Les observateurs craignent que la gestion émotionnelle du match, notamment sur les fautes tactiques et les contestations, ne penche involontairement en faveur du PSG. Même s’il est essentiel de rappeler l’intégrité des arbitres français, les statistiques influencent automatiquement la perception des supporters et des joueurs.
Un Classique crucial dans la course au titre
Au-delà de la symbolique, ce PSG – OM pourrait peser très lourd dans la course au titre de Ligue 1. Le PSG domine actuellement le championnat avec une attaque redoutable emmenée par Mbappé, Asensio et Gonçalo Ramos. En face, l’OM continue de construire son collectif malgré les secousses internes et un calendrier éprouvant.
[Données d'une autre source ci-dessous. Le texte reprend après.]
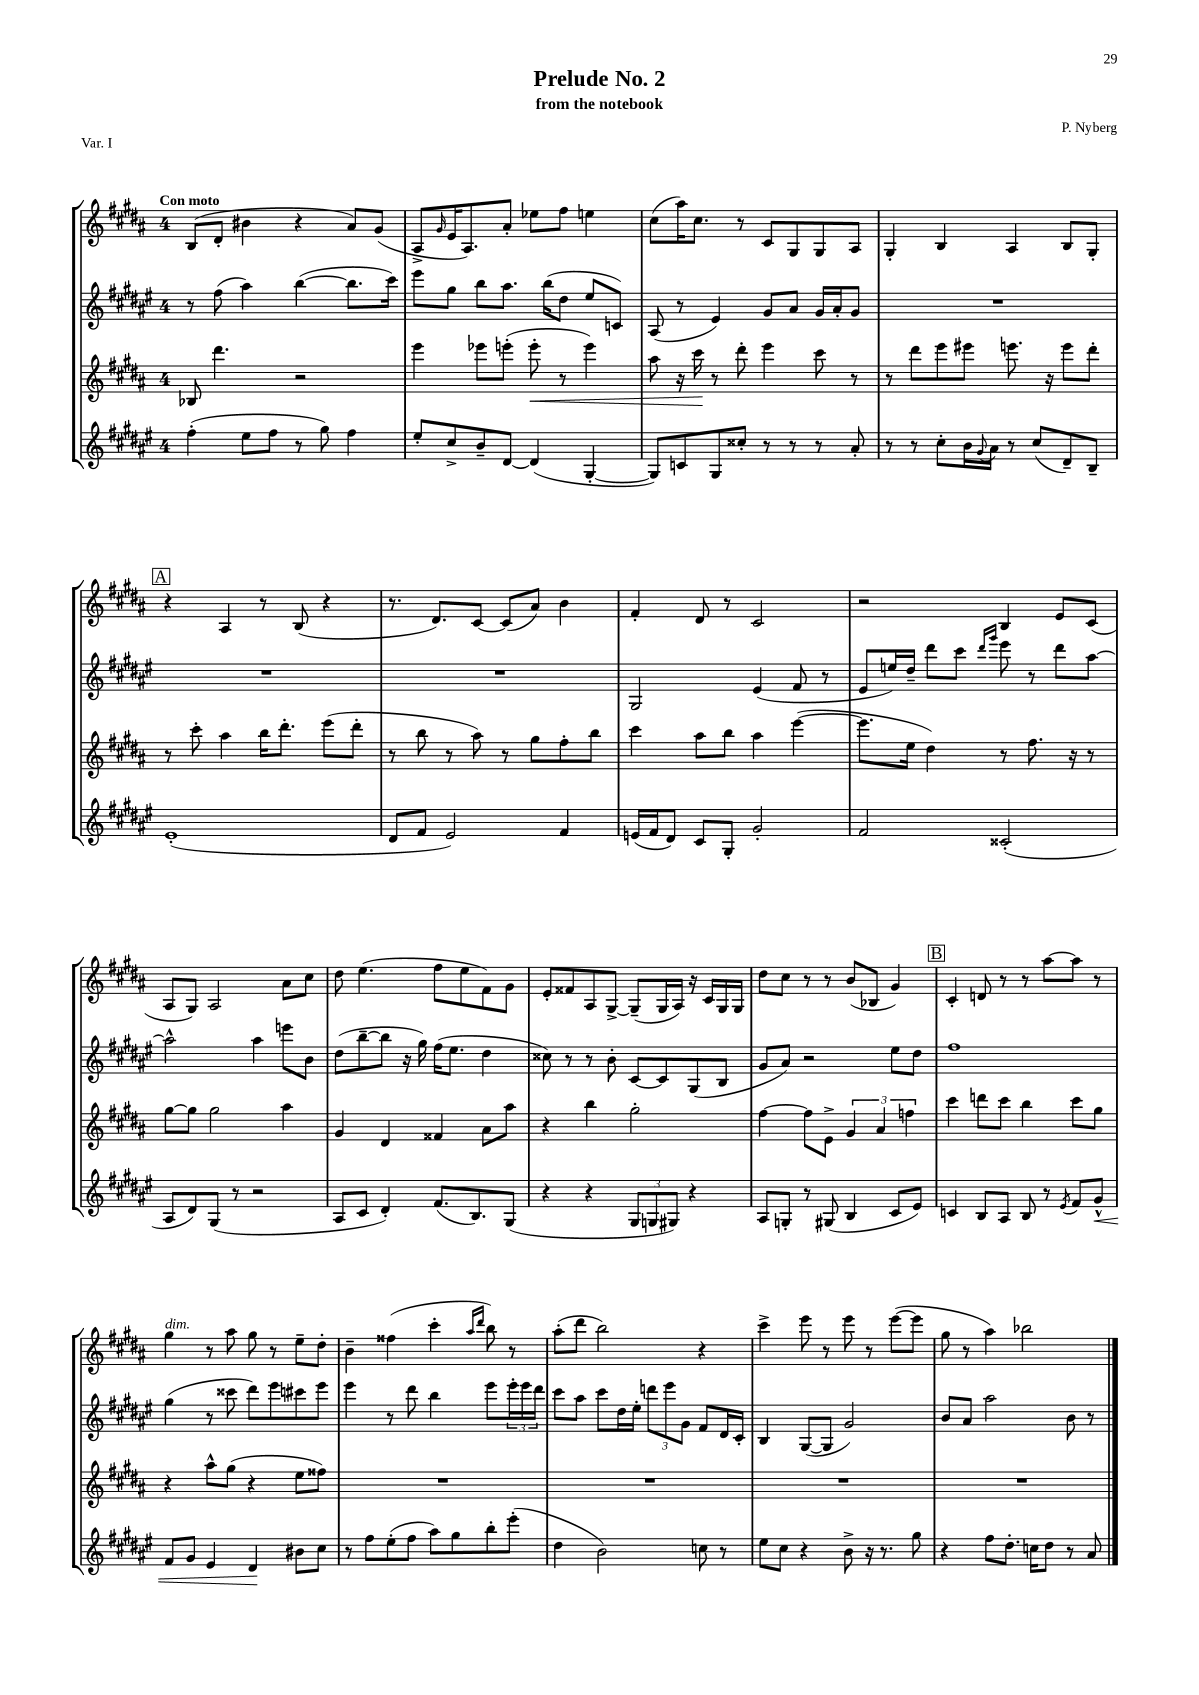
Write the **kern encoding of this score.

Willy Delajod, dans cet environnement explosif, aura donc un rôle clé. Sa capacité à maintenir un équilibre dans les décisions, à gérer la pression du Parc et à tempérer les tensions sera scrutée à la loupe. Ce duel, on le sait, va bien au-delà des simples trois points : il cristallise une rivalité historique et galvanise tout le football français.
Conclusion : avantage Paris sur le papier, mais le terrain décidera
Si l’on s’en tient à la feuille de statistiques, Paris semble mieux loti sous Delajod. Mais le football ne se résume pas à des chiffres : les émotions, la tactique, et parfois le grain de folie d’un Classique peuvent tout bouleverser. Marseille a les moyens de créer la surprise, à condition de maîtriser ses nerfs et de faire preuve d’efficacité dans les zones clés.
Rendez-vous dimanche au Parc, pour un affrontement où l’arbitre sera lui aussi sous les projecteurs.